Thursday, 16 January 2020

field v beeston st anthony's, (or bradford v leeds)


For a bit of added frisson, I frame this Field AFC versus Beeston St Anthony's match as an old-school Bradford v Leeds derby. And while I’m being geographically accurate  - Bradford and Leeds being where the two clubs are from - I don’t think there’s anybody else watching from the touchline whose mind keeps going back to that parky night down at Valley Parade in 2014 when Billy Knott, poised just outside the box, paggered one in on the volley before Jimmy Hanson did the Jimmy Hanson thing, heading in the winner.

That was a good night to be a Bradfordian.


I don’t leave today’s West Yorkshire League tie quite as hoarse as I did on that night, and today there’s no post-match visit to the Sparrow for a celebratory refreshment or two, but it’s still an absorbing toe-to-toe between top of the league Beeston and fourth placed Field. It’s freezing, too.


Beeston St Anthony's are, ominously for the home team, unbeaten before today, winning 15 and drawing 1 of the 16 games they’ve played so far, conceding just 14 goals along the way. Decent side then.

Despite that record, it’s not quite David and Goliath stuff, with Field just about holding their own for the first half until the ref awards a dubious penalty to the away side as the interval approaches. I say dubious, but I’m not entirely sure what happened and, alas, there’s no frame-by-frame VAR replay to check, either. Protestations over, the Beeston left-back sends them in a goal up from the spot.


There follow some spiky comments from the Field players towards the man in charge, fuelled by the alleged injustice and, I’d guess, the presence of a referee’s assessor standing next to me, replete with clipboard and pen. For what it’s worth I think the ref has a good game; quick to act when the Beeston captain goest down after a clash of heads that we hear from the touchline and, minutes later, banging the same player in the sin-bin for providing some over-enthusiastic verbal feedback.

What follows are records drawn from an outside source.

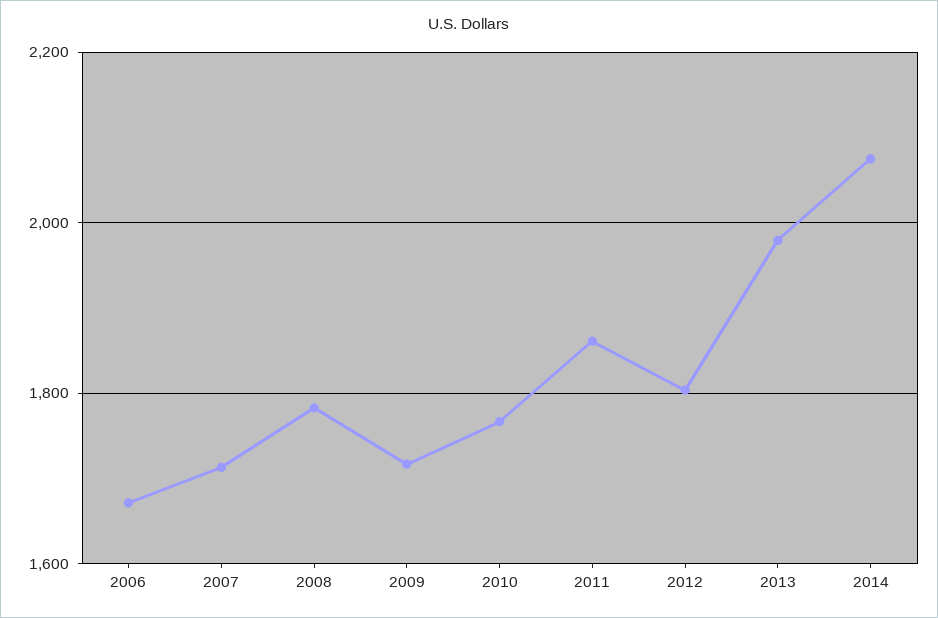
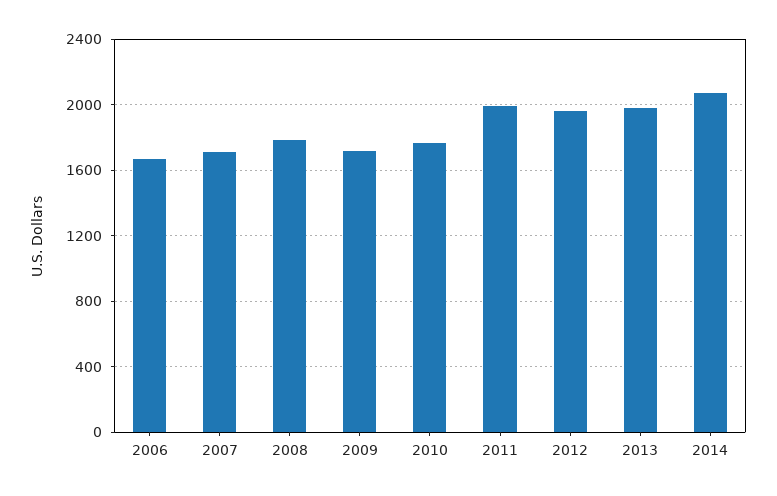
  {
    "2006": 1680,
    "2007": 1720,
    "2008": 1780,
    "2009": 1720,
    "2010": 1760,
-   "2011": 1860,
+   "2011": 2000,
-   "2012": 1800,
+   "2012": 1950,
    "2013": 1980,
    "2014": 2080
  }

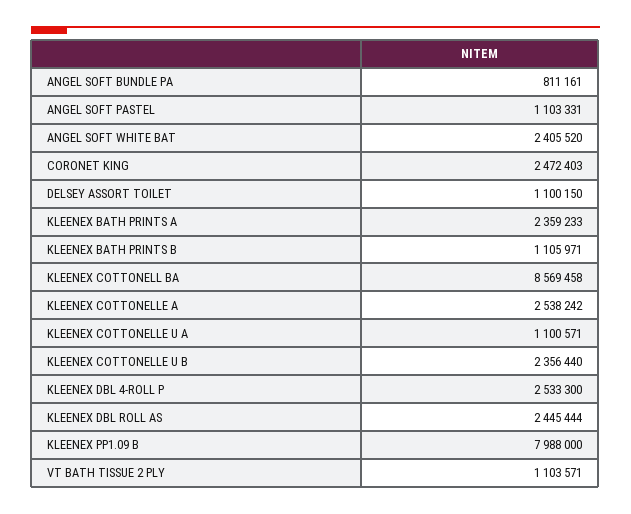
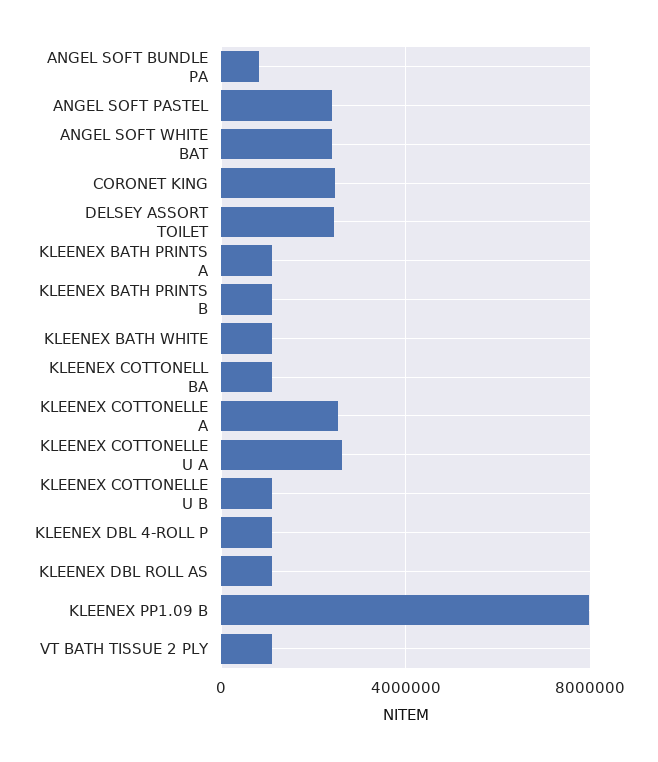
  {
    "ANGEL SOFT BUNDLE PA": 811161,
-   "ANGEL SOFT PASTEL": 1103331,
+   "ANGEL SOFT PASTEL": 2500000,
    "ANGEL SOFT WHITE BAT": 2405520,
    "CORONET KING": 2472403,
-   "DELSEY ASSORT TOILET": 1100150,
+   "DELSEY ASSORT TOILET": 2500000,
-   "KLEENEX BATH PRINTS A": 2359233,
+   "KLEENEX BATH PRINTS A": 1000000,
    "KLEENEX BATH PRINTS B": 1105971,
-   "KLEENEX COTTONELL BA": 8569458,
+   "KLEENEX COTTONELL BA": 1000000,
    "KLEENEX COTTONELLE A": 2538242,
-   "KLEENEX COTTONELLE U A": 1100571,
+   "KLEENEX COTTONELLE U A": 2500000,
-   "KLEENEX COTTONELLE U B": 2356440,
+   "KLEENEX COTTONELLE U B": 1000000,
-   "KLEENEX DBL 4-ROLL P": 2533300,
+   "KLEENEX DBL 4-ROLL P": 1000000,
-   "KLEENEX DBL ROLL AS": 2445444,
+   "KLEENEX DBL ROLL AS": 1000000,
    "KLEENEX PP1.09 B": 7988000,
-   "VT BATH TISSUE 2 PLY": 1103571
+   "VT BATH TISSUE 2 PLY": 1103571,
+   "KLEENEX BATH WHITE": 1000000
  }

I linger too long over a half-time Guinness in the bar (£3.30, and a quid for yer bag o' cheese and onion,) and arrive back pitch-side just as Beeston St Anthonys number 11 gets an early second, in a fashion not dissimilar to the Billy Knott beaut mentioned above.

And although Field aren’t out of it and never stop looking to get something, their efforts are stifled by the defence that’s conceded less than a goal a game. Beeston are a force; a team full of captains, grafters and confidence.

Field AFC 0
Beeston St Anthony's 2

Entry: Free

Pie notes: I arrive pre-armed with a Christmas leftovers job. Spud. Cheese. Ham.